Rafael é um paulista mão na massa, que vem desenvolvendo trabalhos voltados para a cidadania. Mestre em Economia Política Internacional, ele passou para a Vetor Brasil e foi trabalhar com a população carcerária, viu a desigualdade de perto; atualmente está em Jundiaí atuando em políticas públicas, acreditando que o que faz contribui para diminuir as desigualdades, embora não tanto quanto gostaria. Esse inconformismo o levará longe.

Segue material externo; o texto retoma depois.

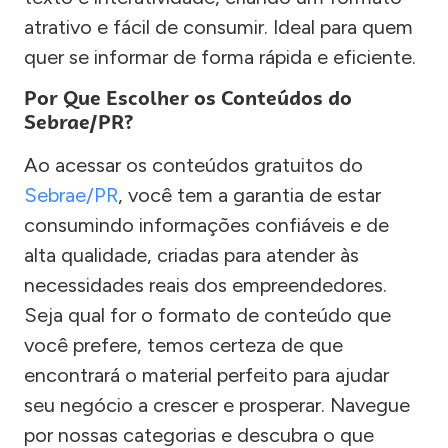
atrativo e fácil de consumir. Ideal para quem
quer se informar de forma rápida e eficiente.
Por Que Escolher os Conteúdos do
Sebrae/PR?
Ao acessar os conteúdos gratuitos do
Sebrae/PR
, você tem a garantia de estar
consumindo informações confiáveis e de
alta qualidade, criadas para atender às
necessidades reais dos empreendedores.
Seja qual for o formato de conteúdo que
você prefere, temos certeza de que
encontrará o material perfeito para ajudar
seu negócio a crescer e prosperar. Navegue
por nossas categorias e descubra o que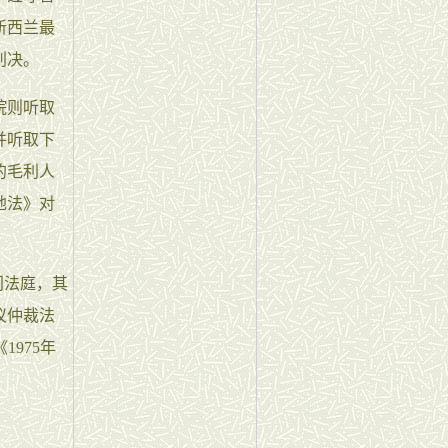
新西兰最
判决。
院则听取
并听取下
的毛利人
地法》对
门法庭，其
议仲裁法
1975年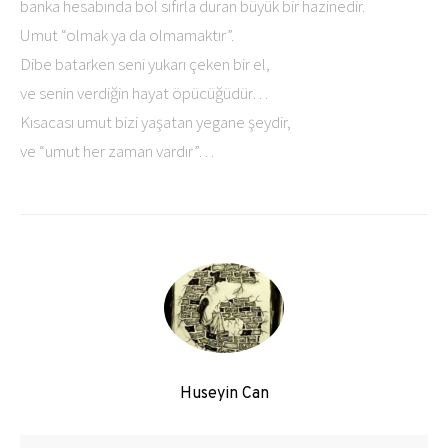
banka hesabında bol sıfırla duran büyük bir hazinedir.
Umut “olmak ya da olmamaktır”.
Dibe batarken seni yukarı çeken bir el,
ve senin verdiğin hayat öpücüğüdür…
Kısacası umut bizi yaşatan yegane şeydir,
ve “umut her zaman vardır”…
Huseyin Can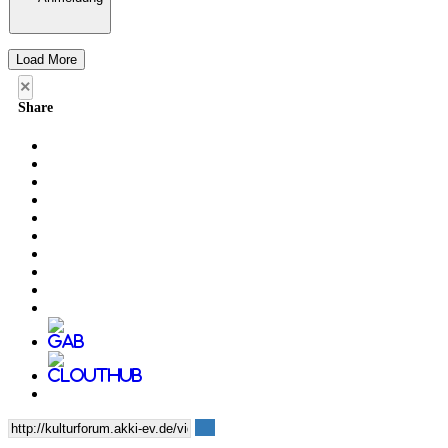
Load More
×
Share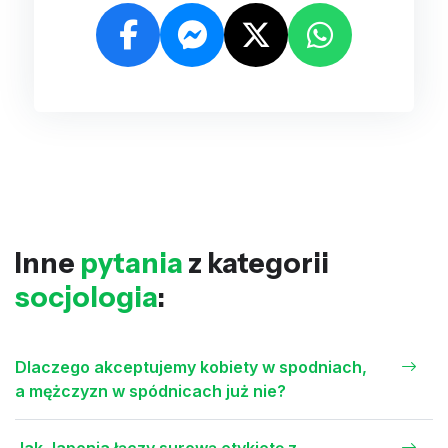
Inne
pytania
z kategorii
socjologia
:
Dlaczego akceptujemy kobiety w spodniach,
a mężczyzn w spódnicach już nie?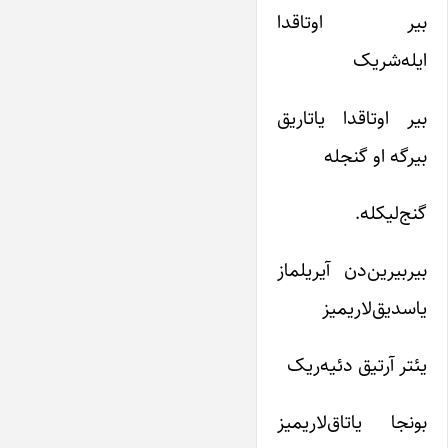
بیر اوتاقدا
ایله‌شریک
بیر اوتاقدا یاتاریق
بیرگه او گنجله
گنج‌لیکله.
بیربیرین‌دن آیریلماز
یاسدیق‌لاریمیز
یئتر آرتیق دئیه‌ریک
بونجا یاتاق‌لاریمیز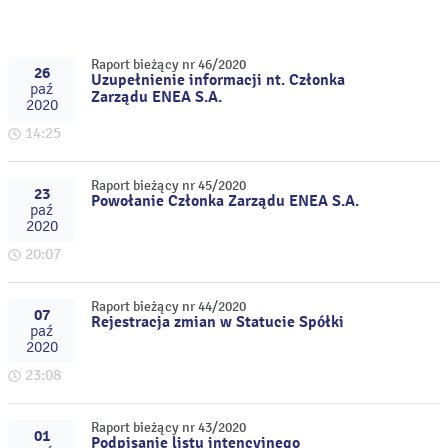
Raport bieżący nr 46/2020
26
Uzupełnienie informacji nt. Członka
paź
Zarządu ENEA S.A.
2020
14:25
Raport bieżący nr 45/2020
23
Powołanie Członka Zarządu ENEA S.A.
paź
2020
20:07
Raport bieżący nr 44/2020
07
Rejestracja zmian w Statucie Spółki
paź
2020
23:08
Raport bieżący nr 43/2020
01
Podpisanie listu intencyjnego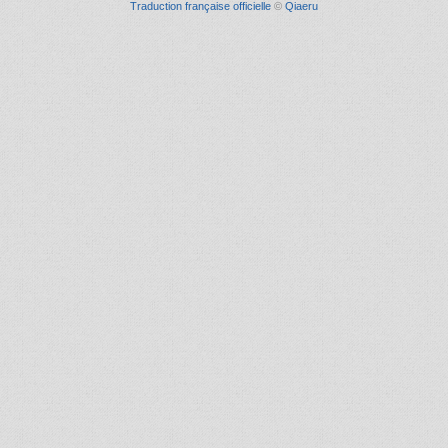
Traduction française officielle
©
Qiaeru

Giancarlo foi o terceiro vereador mais votado em sua cidade, logo em sua primeira candidatura. Isso foi motivo de muito orgulho para ele, pois trabalhou em sua campanha dando o seu melhor com o que tinha em mãos, que eram R$400. Viu nas redes sociais uma poderosa aliada. Seu resultado surpreendeu toda a cidade, pois conseguiu ficar à frente de políticos que gastaram R$2 milhões na campanha e que não esperavam um resultado abaixo desse paulista determinado.


Formada em Gestão de Políticas Públicas, Luiara viu na Escola Comum a oportunidade de colocar em prática muito do que vem aprendendo. Muito nova, essa goiana descobriu que era muito boa em solucionar problemas e viu que isso poderia se reverter em um grande benefício para outras pessoas. Além da Escola Comum, ela divide seu tempo laboral com o Ministério Público.

Graziele é graduanda em Engenharia de Produção pela Universidade do Extremo Sul Catarinense (UNESC). Essa catarinense ama impactar vidas. Sempre trabalhou arduamente para alcançar seus objetivos. É com essa determinação que ela engaja seus esforços para fazer a Escola Comum acontecer.


O ProLíder é uma realização do Instituto Four.